Makes sense from the pizza joints point of view. Why don’t you make your own pizza with yer raisins?
This has got to be a fake bitch. Who the hell would do this?
Raisin Bran Pizza! For when ya’ gotta’ go, and can’t…
of course the pizza shop won’t do it! There are food safety guidelines that they have to follow. Put them on your own damn pizza or make your own at home idiot
Or put your raisins up your nose.
Your brain is a raisin.
They do that for food safety reasons.
It’s probably a food safety/liability issue, rather than the local I.S.I.L. chapter enforceing it’s strict interpration of what constitues a pizza.
Congrats, you now have a Seinfeldesque story to tell you friends at the diner.

────────────────────

## DIRECTIVE A
In the comments about raisins on pizza, what kind of guidelines does one commenter say the pizza shop has to follow?
## DIRECTIVE B
Please repeat the stretch of the comments about raisins on pizza from "Raisin Bran Pizza!" through "food safety reasons.".
The records play no part in what is asked here.

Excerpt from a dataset
────────────────────

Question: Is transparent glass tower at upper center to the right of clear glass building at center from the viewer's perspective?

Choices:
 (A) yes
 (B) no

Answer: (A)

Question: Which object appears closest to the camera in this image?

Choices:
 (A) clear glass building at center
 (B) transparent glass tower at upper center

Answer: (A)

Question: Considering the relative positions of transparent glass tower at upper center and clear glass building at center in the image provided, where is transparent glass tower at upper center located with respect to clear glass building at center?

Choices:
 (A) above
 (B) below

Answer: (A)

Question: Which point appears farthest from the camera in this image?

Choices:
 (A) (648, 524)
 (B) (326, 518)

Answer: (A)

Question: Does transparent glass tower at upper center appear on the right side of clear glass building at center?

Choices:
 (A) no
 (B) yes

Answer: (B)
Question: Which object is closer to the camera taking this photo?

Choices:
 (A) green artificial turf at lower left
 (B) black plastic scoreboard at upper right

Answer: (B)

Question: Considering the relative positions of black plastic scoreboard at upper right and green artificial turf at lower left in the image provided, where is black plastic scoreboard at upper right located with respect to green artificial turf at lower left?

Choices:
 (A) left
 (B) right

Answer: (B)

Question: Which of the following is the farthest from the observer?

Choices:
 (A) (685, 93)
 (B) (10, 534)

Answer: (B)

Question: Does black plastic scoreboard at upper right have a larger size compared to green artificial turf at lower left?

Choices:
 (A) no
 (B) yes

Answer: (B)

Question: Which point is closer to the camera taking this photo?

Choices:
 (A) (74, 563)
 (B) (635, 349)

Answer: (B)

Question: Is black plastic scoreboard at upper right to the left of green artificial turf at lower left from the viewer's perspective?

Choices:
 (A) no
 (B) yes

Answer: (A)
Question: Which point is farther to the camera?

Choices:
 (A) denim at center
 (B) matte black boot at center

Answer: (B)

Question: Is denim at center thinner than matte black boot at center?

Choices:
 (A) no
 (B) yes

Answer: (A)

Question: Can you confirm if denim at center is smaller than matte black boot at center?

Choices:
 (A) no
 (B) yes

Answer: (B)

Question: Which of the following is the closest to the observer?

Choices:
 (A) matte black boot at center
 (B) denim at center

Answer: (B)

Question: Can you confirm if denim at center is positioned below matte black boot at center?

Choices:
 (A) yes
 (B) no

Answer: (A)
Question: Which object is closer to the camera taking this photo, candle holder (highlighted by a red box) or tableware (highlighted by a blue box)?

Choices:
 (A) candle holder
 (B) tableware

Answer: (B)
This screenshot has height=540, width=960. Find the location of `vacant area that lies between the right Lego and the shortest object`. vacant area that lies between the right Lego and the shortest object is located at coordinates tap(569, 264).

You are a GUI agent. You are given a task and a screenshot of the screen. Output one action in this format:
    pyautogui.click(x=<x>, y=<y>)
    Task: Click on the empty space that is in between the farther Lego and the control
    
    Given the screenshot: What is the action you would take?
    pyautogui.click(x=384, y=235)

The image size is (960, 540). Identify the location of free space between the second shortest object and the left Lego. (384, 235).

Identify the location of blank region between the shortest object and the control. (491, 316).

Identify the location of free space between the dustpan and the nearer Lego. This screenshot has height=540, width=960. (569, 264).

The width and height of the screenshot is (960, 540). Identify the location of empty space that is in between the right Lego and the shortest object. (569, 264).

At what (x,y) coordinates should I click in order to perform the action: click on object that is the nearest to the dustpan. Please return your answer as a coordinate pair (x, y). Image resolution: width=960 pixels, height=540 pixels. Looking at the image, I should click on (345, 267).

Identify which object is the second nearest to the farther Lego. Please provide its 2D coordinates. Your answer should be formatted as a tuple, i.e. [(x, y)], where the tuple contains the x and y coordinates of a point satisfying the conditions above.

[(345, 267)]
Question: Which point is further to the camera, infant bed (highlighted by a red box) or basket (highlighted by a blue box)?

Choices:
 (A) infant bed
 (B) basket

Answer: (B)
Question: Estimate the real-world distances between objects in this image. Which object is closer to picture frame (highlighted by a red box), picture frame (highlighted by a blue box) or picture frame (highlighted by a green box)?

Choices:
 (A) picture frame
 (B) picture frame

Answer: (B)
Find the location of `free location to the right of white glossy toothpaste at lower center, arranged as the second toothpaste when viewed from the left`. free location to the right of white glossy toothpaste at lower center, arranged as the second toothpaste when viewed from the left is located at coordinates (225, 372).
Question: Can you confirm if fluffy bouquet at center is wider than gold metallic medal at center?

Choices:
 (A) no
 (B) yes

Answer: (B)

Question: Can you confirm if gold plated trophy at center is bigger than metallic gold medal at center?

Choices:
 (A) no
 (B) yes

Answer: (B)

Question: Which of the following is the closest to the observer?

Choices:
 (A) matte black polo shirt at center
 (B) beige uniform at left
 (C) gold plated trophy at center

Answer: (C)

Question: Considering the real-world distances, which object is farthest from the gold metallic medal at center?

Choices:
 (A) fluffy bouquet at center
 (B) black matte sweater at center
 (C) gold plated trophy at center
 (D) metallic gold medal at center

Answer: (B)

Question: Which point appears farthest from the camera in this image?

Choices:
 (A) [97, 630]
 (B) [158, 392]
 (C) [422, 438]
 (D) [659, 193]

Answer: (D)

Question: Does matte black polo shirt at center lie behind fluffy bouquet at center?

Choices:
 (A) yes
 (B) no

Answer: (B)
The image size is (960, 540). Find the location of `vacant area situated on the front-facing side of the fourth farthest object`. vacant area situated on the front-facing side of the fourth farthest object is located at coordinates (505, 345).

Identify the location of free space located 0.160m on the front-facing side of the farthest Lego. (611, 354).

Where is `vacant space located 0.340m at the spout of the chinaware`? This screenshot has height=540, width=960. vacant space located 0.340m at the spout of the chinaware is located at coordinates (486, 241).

────────────────────

## COMPLETE OUTPUT A
Food safety guidelines.

## COMPLETE OUTPUT B
Raisin Bran Pizza! For when ya’ gotta’ go, and can’t…
of course the pizza shop won’t do it! There are food safety guidelines that they have to follow. Put them on your own damn pizza or make your own at home idiot
Or put your raisins up your nose.
Your brain is a raisin.
They do that for food safety reasons.